Work required: Exactly the lines starting at the line containing "waste bin: none" and ending at the line containing "candle holder: none" are to be written out from the listing below, both included.

:: Data listing

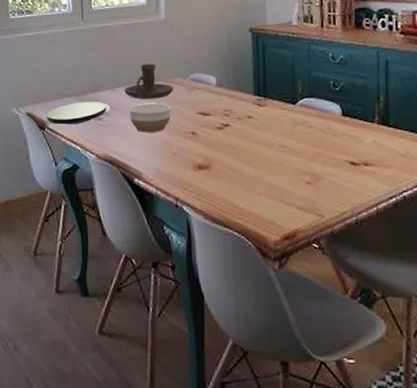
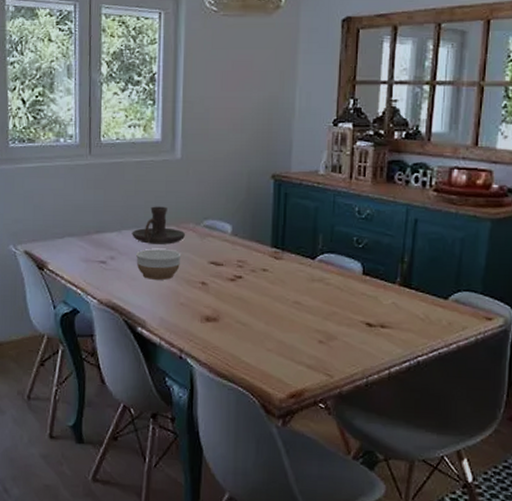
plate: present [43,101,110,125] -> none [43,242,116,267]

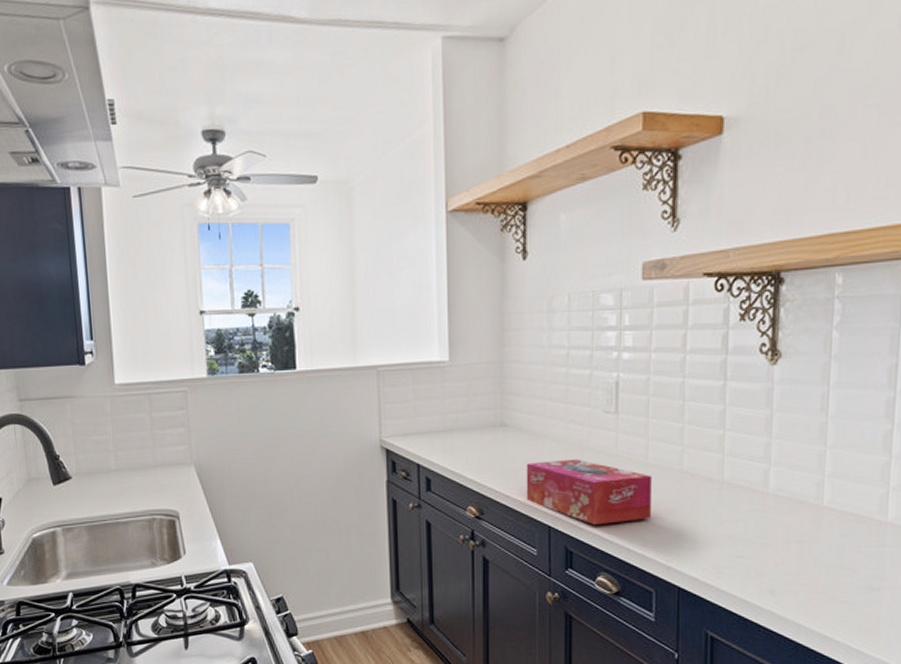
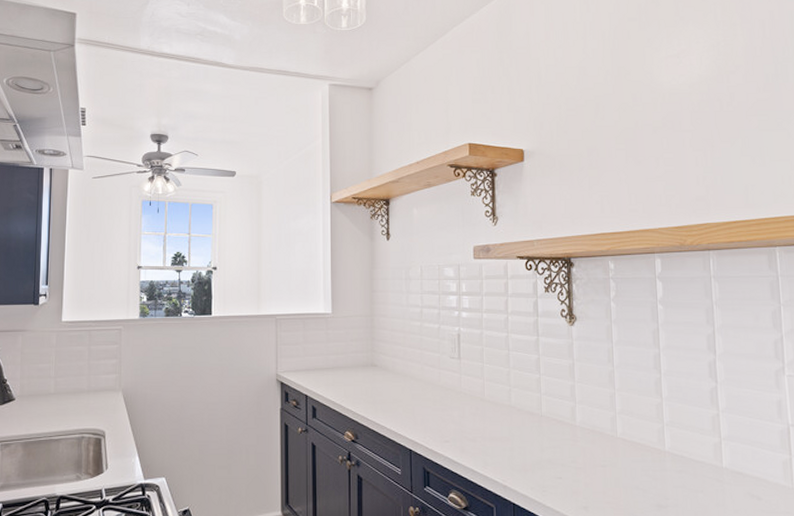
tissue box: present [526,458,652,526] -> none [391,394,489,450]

::::
:: Data listing

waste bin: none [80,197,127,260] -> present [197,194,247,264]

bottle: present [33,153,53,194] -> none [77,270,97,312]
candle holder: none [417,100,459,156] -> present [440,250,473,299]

::::

Task output:
waste bin: none [80,197,127,260] -> present [197,194,247,264]

bottle: present [33,153,53,194] -> none [77,270,97,312]
candle holder: none [417,100,459,156] -> present [440,250,473,299]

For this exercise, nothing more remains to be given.